Activity »
Could you give back the whole listing exactly as written?

** Dataset follows **

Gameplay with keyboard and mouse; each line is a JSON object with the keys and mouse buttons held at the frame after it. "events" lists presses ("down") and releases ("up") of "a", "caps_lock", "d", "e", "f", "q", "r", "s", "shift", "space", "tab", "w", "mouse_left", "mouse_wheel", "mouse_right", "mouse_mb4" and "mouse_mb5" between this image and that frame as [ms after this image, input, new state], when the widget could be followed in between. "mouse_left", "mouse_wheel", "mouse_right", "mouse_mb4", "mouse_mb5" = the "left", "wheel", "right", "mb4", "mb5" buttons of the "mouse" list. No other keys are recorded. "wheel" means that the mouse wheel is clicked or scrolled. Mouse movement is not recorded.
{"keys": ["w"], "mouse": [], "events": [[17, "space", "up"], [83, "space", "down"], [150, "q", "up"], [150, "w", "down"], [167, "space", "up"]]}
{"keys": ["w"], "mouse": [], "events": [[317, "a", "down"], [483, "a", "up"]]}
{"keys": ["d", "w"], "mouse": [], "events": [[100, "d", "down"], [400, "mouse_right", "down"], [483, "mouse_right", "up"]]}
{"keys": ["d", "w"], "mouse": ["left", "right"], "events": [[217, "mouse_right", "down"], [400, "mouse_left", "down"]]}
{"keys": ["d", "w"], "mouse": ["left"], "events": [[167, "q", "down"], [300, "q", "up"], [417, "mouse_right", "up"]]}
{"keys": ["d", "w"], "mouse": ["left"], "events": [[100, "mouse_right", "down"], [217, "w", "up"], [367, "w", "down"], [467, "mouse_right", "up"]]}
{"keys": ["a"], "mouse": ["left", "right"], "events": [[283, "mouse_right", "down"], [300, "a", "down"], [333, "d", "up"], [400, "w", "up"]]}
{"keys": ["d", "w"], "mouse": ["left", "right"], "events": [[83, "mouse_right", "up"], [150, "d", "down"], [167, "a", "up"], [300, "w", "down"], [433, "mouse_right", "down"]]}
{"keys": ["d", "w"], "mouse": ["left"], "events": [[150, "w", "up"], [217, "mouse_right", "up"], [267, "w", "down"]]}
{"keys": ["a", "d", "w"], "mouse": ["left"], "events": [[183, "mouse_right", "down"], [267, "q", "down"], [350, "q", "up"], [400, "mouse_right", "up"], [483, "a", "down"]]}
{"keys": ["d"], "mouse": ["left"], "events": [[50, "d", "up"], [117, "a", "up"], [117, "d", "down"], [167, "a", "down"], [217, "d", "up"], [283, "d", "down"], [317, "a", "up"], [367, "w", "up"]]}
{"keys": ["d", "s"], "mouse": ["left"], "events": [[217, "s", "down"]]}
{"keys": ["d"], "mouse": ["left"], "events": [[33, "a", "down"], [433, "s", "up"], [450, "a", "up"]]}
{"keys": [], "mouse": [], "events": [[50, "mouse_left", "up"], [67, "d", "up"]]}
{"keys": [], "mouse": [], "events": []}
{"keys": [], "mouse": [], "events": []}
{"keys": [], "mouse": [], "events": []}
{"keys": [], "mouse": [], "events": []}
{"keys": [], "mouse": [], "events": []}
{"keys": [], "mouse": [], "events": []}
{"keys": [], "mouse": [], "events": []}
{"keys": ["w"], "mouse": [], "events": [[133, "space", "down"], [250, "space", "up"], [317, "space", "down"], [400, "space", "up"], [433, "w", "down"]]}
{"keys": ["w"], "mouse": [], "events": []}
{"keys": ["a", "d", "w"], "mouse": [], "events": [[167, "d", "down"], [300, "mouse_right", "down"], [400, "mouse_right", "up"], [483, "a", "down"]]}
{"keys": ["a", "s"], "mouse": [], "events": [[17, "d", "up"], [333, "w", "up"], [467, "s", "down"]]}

** End of Dataset **

Written reply »
Gameplay with keyboard and mouse; each line is a JSON object with the keys and mouse buttons held at the frame after it. "events" lists presses ("down") and releases ("up") of "a", "caps_lock", "d", "e", "f", "q", "r", "s", "shift", "space", "tab", "w", "mouse_left", "mouse_wheel", "mouse_right", "mouse_mb4" and "mouse_mb5" between this image and that frame as [ms after this image, input, new state], when the widget could be followed in between. "mouse_left", "mouse_wheel", "mouse_right", "mouse_mb4", "mouse_mb5" = the "left", "wheel", "right", "mb4", "mb5" buttons of the "mouse" list. No other keys are recorded. "wheel" means that the mouse wheel is clicked or scrolled. Mouse movement is not recorded.
{"keys": ["w"], "mouse": [], "events": [[17, "space", "up"], [83, "space", "down"], [150, "q", "up"], [150, "w", "down"], [167, "space", "up"]]}
{"keys": ["w"], "mouse": [], "events": [[317, "a", "down"], [483, "a", "up"]]}
{"keys": ["d", "w"], "mouse": [], "events": [[100, "d", "down"], [400, "mouse_right", "down"], [483, "mouse_right", "up"]]}
{"keys": ["d", "w"], "mouse": ["left", "right"], "events": [[217, "mouse_right", "down"], [400, "mouse_left", "down"]]}
{"keys": ["d", "w"], "mouse": ["left"], "events": [[167, "q", "down"], [300, "q", "up"], [417, "mouse_right", "up"]]}
{"keys": ["d", "w"], "mouse": ["left"], "events": [[100, "mouse_right", "down"], [217, "w", "up"], [367, "w", "down"], [467, "mouse_right", "up"]]}
{"keys": ["a"], "mouse": ["left", "right"], "events": [[283, "mouse_right", "down"], [300, "a", "down"], [333, "d", "up"], [400, "w", "up"]]}
{"keys": ["d", "w"], "mouse": ["left", "right"], "events": [[83, "mouse_right", "up"], [150, "d", "down"], [167, "a", "up"], [300, "w", "down"], [433, "mouse_right", "down"]]}
{"keys": ["d", "w"], "mouse": ["left"], "events": [[150, "w", "up"], [217, "mouse_right", "up"], [267, "w", "down"]]}
{"keys": ["a", "d", "w"], "mouse": ["left"], "events": [[183, "mouse_right", "down"], [267, "q", "down"], [350, "q", "up"], [400, "mouse_right", "up"], [483, "a", "down"]]}
{"keys": ["d"], "mouse": ["left"], "events": [[50, "d", "up"], [117, "a", "up"], [117, "d", "down"], [167, "a", "down"], [217, "d", "up"], [283, "d", "down"], [317, "a", "up"], [367, "w", "up"]]}
{"keys": ["d", "s"], "mouse": ["left"], "events": [[217, "s", "down"]]}
{"keys": ["d"], "mouse": ["left"], "events": [[33, "a", "down"], [433, "s", "up"], [450, "a", "up"]]}
{"keys": [], "mouse": [], "events": [[50, "mouse_left", "up"], [67, "d", "up"]]}
{"keys": [], "mouse": [], "events": []}
{"keys": [], "mouse": [], "events": []}
{"keys": [], "mouse": [], "events": []}
{"keys": [], "mouse": [], "events": []}
{"keys": [], "mouse": [], "events": []}
{"keys": [], "mouse": [], "events": []}
{"keys": [], "mouse": [], "events": []}
{"keys": ["w"], "mouse": [], "events": [[133, "space", "down"], [250, "space", "up"], [317, "space", "down"], [400, "space", "up"], [433, "w", "down"]]}
{"keys": ["w"], "mouse": [], "events": []}
{"keys": ["a", "d", "w"], "mouse": [], "events": [[167, "d", "down"], [300, "mouse_right", "down"], [400, "mouse_right", "up"], [483, "a", "down"]]}
{"keys": ["a", "s"], "mouse": [], "events": [[17, "d", "up"], [333, "w", "up"], [467, "s", "down"]]}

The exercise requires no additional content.